TEXT EXCERPT
2006-08-10 Thread Evan Prodromou
So, I have big news and a big question.

Big news


Creative Commons has announced the public draft of the next version of
their license suite:

http://creativecommons.org/weblog/entry/6017

The changes from the 2.x version are largely due to an effort to make
the licenses compatible with the DFSG. Over the last year, the Debian
Creative Commons Workgroup has worked with Creative Commons to smooth
out the rough edges of license. DDs have already seen it, but there's a
report here on the work:

http://evan.prodromou.name/Debian_Creative_Commons_Workgroup_report

Big question


The main question I want to ask debian-legal is this:

Does the anti-DRM requirement in the CCPL 3.0 draft, without a
parallel distribution proviso, make it incompatible with the
DFSG?

That question needs some clarification, though.

The big question for debian-legal is whether the new license draft is
compatible with the DFSG. I hope that debian-legal subscribers will look
over the new license carefully and post opinions here or on the
cc-licenses mailing list.

Creative Commons met almost all of the Workgroup's recommendations, and
after a lot of review we've agreed that the works licensed solely under
the CCPL 3.0 draft would be Free... with one exception.

The exception is that the CCPL 3.0 has an anti-DRM (or anti-TPM)
provision that doesn't allow distribution with copy protection features.
The traditional wisdom is that prohibiting use of TPM puts an undue
restriction on developers and doesn't let them experiment with
TPM-required platforms. (Some console game systems, for example, require
TPM for a program to run on the system.) Restricting the systems that a
program can be ported to is incompatible with DFSG#3.

One way to make anti-TPM clauses compatible with the DFSG is to allow
"parallel distribution" -- that is, a developer can create a TPM'd
version of a work as long as they also make available a cleartext one
that people can modify, copy, etc. This lets developers experiment, but
also lets downstream users exercise their rights, too.

We'd originally negotiated a parallel distribution proviso, but the
extra clause was later removed. So, the CCPL 3.0 license draft has this
language for DRM restrictions:

You may not impose any technological measures on the Work that
restrict the ability of a recipient of the Work from You to
exercise the rights granted to them under the License.

TASK REQUIREMENTS
(A) In the Creative Commons post, what provision of the CCPL 3.0 draft is named as the one exception to works licensed under it being Free?
(B) Please quote the stretch of the Creative Commons post from "The main question" through "cc-licenses mailing list.".

Bounding box coordinate data
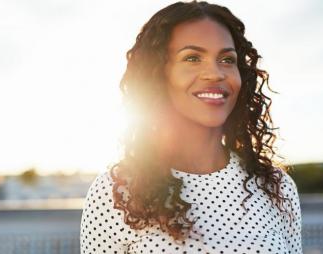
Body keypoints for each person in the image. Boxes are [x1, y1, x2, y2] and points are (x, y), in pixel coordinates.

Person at [80, 1, 302, 253]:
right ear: (158, 74)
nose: (215, 73)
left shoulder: (276, 187)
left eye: (227, 59)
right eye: (192, 58)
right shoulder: (115, 192)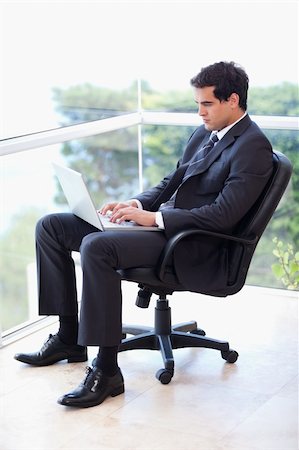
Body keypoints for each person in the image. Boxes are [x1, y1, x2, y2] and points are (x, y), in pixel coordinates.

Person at [14, 61, 273, 408]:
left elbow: (224, 216)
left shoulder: (253, 146)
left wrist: (154, 219)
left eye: (206, 104)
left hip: (194, 244)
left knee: (97, 247)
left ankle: (107, 372)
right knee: (52, 226)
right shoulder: (206, 132)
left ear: (233, 100)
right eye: (197, 103)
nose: (199, 112)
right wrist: (135, 204)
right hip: (166, 228)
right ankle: (68, 338)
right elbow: (172, 182)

ANSWERS TO EACH TASK
(A) The anti-DRM (or anti-TPM) provision, which doesn't allow distribution with copy protection features.

(B)
The main question I want to ask debian-legal is this:

Does the anti-DRM requirement in the CCPL 3.0 draft, without a
parallel distribution proviso, make it incompatible with the
DFSG?

That question needs some clarification, though.

The big question for debian-legal is whether the new license draft is
compatible with the DFSG. I hope that debian-legal subscribers will look
over the new license carefully and post opinions here or on the
cc-licenses mailing list.